Overall, the frequency of ARD is substantially lower in EDS than what has been reported in the Marfan syndrome,17,19,20 in which up to 80% of individuals have abnormal aortic measurements by two-dimensional echocardiogram. Some of this difference may be related to the fact that aortic enlargement represents a major diagnostic criterion for the Marfan syndrome but not EDS.

Information about rates of progression and complication rate for ARD is incomplete even for the Marfan syndrome. In a study of 25 children with Marfan syndrome, Geva and coworkers19 found that 80% had increased aortic root diameter. After follow-up of 5 years, one fourth of these had an increase in aortic root diameter out of proportion to change in body mass; those diagnosed before 10 years of age were more likely to have significant progression in aortic root diameter.
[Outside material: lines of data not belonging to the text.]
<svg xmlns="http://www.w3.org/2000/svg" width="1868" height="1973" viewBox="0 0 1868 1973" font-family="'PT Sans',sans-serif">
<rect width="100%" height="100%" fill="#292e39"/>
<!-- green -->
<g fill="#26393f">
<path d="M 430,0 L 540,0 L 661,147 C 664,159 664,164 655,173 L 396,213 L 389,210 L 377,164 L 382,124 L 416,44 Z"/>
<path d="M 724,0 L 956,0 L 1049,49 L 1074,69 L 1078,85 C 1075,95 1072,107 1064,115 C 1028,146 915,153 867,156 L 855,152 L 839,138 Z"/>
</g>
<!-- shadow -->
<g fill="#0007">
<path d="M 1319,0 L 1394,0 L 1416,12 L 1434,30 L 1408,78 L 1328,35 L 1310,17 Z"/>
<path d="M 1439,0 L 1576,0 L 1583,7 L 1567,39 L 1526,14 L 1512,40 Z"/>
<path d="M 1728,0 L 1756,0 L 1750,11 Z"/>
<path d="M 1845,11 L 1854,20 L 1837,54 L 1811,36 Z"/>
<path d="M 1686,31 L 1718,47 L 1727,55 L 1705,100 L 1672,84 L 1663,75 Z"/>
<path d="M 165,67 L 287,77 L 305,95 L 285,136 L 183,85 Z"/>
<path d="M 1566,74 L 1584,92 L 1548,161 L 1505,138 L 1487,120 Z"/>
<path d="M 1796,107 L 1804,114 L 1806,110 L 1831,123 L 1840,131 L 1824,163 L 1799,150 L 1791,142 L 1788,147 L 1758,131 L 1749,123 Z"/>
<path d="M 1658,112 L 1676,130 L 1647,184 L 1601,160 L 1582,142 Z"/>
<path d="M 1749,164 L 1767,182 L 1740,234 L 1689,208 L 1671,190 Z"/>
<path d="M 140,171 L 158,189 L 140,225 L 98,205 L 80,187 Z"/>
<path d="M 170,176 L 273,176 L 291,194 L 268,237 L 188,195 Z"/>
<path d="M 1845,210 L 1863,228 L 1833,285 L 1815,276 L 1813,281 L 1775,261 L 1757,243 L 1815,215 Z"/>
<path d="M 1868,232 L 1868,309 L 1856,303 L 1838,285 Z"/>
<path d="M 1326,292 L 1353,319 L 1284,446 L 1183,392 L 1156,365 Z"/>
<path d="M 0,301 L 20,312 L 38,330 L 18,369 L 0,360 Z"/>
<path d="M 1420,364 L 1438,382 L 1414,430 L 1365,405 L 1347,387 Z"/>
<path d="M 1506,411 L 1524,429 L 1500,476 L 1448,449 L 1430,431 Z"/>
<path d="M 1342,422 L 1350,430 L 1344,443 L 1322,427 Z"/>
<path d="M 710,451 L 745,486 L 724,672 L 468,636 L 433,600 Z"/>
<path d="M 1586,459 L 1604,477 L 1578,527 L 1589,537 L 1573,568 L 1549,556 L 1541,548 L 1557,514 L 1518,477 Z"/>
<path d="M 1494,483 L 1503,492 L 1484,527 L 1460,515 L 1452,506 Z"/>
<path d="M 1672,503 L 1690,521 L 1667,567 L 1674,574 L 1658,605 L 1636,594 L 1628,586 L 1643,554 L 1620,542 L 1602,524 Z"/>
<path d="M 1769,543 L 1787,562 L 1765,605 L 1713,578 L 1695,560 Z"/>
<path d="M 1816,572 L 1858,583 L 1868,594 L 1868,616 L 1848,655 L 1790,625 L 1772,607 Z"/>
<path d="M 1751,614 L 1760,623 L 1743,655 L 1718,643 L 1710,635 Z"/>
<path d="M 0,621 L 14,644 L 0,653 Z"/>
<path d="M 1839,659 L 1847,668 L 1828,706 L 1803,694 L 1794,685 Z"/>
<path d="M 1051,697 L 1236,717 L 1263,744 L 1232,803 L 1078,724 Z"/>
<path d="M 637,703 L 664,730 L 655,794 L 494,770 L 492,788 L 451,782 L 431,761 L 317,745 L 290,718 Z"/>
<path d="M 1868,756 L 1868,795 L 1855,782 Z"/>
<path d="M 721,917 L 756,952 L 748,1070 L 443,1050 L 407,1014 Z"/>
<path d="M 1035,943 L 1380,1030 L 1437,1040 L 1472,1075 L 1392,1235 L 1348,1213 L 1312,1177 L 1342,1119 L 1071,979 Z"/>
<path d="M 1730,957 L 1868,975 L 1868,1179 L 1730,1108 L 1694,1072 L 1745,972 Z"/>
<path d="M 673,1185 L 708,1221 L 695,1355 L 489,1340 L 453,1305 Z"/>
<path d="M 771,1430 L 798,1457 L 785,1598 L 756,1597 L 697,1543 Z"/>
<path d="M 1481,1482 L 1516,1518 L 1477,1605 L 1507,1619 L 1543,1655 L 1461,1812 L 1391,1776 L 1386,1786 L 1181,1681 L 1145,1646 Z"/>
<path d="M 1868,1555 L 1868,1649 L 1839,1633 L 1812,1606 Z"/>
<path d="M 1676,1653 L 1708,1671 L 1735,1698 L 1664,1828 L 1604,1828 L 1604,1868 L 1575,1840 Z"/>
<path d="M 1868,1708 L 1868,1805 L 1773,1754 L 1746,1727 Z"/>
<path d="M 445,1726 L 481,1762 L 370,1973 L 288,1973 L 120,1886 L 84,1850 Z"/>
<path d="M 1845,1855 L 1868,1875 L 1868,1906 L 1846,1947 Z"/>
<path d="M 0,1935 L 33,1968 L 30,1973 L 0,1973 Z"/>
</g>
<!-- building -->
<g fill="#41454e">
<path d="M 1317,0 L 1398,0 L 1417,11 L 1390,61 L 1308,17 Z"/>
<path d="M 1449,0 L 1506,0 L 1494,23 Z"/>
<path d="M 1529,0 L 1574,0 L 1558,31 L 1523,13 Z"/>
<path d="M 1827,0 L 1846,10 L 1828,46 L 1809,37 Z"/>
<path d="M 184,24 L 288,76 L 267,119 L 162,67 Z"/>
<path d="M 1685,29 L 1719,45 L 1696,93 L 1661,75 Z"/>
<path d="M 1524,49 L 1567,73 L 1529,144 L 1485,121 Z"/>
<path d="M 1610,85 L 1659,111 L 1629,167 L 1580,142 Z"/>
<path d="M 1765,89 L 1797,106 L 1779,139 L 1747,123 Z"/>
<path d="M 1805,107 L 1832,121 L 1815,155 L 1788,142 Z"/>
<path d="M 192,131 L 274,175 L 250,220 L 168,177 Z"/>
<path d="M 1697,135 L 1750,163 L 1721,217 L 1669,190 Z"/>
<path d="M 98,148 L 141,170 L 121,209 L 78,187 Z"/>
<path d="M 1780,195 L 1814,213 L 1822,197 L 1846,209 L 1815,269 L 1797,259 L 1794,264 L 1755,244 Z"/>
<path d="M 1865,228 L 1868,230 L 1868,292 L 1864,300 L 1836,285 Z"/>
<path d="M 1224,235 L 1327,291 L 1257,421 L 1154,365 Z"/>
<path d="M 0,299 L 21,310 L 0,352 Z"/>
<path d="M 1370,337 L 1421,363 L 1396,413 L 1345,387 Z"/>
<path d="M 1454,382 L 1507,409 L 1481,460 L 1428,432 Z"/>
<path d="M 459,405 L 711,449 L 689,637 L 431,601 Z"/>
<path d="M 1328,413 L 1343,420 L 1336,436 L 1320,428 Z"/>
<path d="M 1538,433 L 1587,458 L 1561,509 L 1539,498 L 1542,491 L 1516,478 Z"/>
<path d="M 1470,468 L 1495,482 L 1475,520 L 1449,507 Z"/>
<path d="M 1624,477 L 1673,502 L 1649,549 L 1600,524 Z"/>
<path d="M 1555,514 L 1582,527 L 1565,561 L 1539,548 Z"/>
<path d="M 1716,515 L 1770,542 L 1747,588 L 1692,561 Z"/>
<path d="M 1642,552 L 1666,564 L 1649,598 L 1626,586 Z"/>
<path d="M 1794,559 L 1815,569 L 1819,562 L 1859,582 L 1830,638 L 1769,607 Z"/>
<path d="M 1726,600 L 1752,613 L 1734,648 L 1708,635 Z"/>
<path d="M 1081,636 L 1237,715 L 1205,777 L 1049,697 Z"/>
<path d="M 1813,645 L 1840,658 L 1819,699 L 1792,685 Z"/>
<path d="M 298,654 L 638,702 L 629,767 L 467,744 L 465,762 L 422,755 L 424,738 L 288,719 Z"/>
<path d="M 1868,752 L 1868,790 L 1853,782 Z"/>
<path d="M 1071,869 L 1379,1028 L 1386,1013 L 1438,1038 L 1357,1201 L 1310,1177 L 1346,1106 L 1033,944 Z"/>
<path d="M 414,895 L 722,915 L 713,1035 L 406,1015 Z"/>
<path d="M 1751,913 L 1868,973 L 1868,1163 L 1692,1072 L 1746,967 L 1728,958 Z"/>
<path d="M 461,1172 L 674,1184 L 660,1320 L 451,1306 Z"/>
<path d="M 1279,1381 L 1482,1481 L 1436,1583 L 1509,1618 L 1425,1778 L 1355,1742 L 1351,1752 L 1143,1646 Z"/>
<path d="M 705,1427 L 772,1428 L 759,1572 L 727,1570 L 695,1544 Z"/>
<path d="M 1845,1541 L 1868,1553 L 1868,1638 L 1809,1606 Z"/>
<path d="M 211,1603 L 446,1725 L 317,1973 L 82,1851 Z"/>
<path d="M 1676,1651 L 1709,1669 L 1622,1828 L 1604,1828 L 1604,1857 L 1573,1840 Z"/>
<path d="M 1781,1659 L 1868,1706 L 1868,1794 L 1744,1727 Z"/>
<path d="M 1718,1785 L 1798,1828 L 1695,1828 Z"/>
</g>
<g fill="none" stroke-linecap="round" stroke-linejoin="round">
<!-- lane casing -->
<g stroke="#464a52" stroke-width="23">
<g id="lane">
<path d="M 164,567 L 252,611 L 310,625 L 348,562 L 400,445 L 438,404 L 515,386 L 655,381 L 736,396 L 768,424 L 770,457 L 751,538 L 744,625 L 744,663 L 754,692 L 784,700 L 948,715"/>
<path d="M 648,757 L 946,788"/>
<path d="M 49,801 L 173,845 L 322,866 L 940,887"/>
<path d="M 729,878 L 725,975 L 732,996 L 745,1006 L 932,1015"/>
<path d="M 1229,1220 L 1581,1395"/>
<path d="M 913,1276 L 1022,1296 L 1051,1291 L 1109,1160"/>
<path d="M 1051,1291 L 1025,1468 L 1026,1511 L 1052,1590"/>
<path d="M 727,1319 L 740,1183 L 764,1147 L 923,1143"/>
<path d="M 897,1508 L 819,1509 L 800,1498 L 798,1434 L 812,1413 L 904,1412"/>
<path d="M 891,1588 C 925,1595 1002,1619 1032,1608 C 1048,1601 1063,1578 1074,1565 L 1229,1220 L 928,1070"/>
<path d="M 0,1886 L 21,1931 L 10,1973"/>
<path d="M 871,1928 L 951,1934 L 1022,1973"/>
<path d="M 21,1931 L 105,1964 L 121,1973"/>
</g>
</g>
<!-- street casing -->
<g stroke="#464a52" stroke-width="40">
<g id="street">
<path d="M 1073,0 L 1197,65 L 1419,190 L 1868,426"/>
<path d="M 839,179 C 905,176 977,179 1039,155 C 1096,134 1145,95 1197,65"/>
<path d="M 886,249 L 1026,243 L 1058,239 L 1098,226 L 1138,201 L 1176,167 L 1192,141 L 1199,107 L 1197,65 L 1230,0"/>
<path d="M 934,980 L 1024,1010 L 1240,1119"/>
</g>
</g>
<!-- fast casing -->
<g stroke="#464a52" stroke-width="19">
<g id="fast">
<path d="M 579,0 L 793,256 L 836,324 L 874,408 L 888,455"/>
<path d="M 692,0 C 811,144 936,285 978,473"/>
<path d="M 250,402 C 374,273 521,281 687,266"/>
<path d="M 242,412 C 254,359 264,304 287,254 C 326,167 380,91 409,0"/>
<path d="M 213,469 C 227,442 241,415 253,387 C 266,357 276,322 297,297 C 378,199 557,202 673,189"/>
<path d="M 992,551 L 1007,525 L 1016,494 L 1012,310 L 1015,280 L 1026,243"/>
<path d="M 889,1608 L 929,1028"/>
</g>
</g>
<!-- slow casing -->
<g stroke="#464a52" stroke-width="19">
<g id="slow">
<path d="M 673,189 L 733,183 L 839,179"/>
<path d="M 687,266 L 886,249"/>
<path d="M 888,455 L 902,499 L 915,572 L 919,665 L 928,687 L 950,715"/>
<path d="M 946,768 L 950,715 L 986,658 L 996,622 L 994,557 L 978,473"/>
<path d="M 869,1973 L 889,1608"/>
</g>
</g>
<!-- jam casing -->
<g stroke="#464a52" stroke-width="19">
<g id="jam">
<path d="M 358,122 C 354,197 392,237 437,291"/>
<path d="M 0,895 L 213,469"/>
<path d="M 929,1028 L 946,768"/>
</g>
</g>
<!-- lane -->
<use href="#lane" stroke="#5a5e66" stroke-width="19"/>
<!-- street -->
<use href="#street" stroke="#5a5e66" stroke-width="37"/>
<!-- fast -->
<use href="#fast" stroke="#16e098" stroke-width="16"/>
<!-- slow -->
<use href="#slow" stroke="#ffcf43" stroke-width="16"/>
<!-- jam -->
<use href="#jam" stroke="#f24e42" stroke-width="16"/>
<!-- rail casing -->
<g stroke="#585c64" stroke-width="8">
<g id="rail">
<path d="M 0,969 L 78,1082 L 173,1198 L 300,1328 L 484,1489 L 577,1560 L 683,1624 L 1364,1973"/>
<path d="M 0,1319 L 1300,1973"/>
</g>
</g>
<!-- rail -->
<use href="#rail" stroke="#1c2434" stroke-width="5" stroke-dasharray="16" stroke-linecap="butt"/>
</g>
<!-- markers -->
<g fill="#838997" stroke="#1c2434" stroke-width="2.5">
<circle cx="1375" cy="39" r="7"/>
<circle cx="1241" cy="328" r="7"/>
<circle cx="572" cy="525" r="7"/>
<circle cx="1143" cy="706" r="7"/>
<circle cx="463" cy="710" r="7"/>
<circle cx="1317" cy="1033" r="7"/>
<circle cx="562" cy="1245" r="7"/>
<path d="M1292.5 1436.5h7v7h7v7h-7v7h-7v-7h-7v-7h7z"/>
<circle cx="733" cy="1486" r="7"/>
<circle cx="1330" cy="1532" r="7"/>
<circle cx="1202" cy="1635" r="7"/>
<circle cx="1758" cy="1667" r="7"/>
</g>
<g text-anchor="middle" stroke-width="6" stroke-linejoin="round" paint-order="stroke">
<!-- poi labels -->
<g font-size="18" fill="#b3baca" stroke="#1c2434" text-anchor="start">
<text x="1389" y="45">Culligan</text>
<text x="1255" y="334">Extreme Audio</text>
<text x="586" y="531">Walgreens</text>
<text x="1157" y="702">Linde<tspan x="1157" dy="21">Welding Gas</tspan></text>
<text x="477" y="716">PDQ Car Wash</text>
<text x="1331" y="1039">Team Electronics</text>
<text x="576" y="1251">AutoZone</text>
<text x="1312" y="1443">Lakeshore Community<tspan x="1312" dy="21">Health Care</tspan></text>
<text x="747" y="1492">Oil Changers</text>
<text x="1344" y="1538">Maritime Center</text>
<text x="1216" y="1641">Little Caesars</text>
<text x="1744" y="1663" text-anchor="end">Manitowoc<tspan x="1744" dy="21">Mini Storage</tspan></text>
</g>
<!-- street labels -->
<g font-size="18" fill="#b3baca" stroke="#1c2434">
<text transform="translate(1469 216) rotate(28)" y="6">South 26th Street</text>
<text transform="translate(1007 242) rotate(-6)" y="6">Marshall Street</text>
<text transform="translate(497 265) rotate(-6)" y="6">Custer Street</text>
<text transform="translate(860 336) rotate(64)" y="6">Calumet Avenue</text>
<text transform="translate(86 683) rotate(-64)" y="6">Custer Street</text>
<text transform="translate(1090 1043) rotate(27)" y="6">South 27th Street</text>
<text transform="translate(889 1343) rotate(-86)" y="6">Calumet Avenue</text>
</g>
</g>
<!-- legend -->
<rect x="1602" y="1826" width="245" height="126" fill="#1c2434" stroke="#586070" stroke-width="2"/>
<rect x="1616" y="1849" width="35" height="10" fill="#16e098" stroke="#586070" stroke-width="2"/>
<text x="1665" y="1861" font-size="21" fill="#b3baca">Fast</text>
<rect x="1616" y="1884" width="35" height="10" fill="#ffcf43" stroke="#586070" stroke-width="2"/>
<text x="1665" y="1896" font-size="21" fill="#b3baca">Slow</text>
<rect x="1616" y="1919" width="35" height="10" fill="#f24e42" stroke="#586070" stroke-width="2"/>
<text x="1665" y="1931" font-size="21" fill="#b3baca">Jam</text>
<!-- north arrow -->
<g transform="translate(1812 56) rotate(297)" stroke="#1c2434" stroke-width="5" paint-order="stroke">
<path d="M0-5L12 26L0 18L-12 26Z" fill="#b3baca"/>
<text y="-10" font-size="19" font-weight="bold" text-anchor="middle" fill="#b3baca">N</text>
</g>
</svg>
The actual percentage of Marfan patients with ARD who progress to aortic valvular insufficiency, rupture, dissection, or preemptive repair is not precisely known. Hence, for patients with EDS, cross-sectional data indicates that further longitudinal studies are necessary to determine onset of ARD, the likelihood of progression of ARD relative to increases in body size and age-dependent-norms, and whether these patients are at risk for the above complications.

It is possible that EDS patients with ARD have a specific molecular defect that renders them susceptible to aortic disease. There has been recent progress in understanding the molecular basis of classical EDS (formerly types I and II). Between 40% and 50% of individuals with classical EDS have abnormalities in one of two genes that code for type V collagen (COL5A1 and COL5A2).2127 Routine laboratory diagnosis of this form of EDS is still not practical, and segregation analysis of some families with classical EDS have excluded COL5A1 and COL5A2 in some.24,28 The genetic basis of the hypermobile form of EDS (type III) is unknown. It may be that the current clinical classification of EDS will be modified with the advent of a molecular nosology and improvement in laboratory diagnosis and that risk for ARD may eventually be limited to individuals with specific gene defects.

In conclusion, our data indicate that aortic dimensions, at least at the aortic sinus (Figs. 2 and 3), are shifted broadly upward in our EDS populations, which is more consistent with a general effect on connective tissue biomechanics than with a model that is based on a subset of outliers having a common molecular defect. Therefore, at present, we think that clinicians should consider evaluating for the presence, development, and progression of ARD in patients who have EDS diagnosed by current clinical criteria.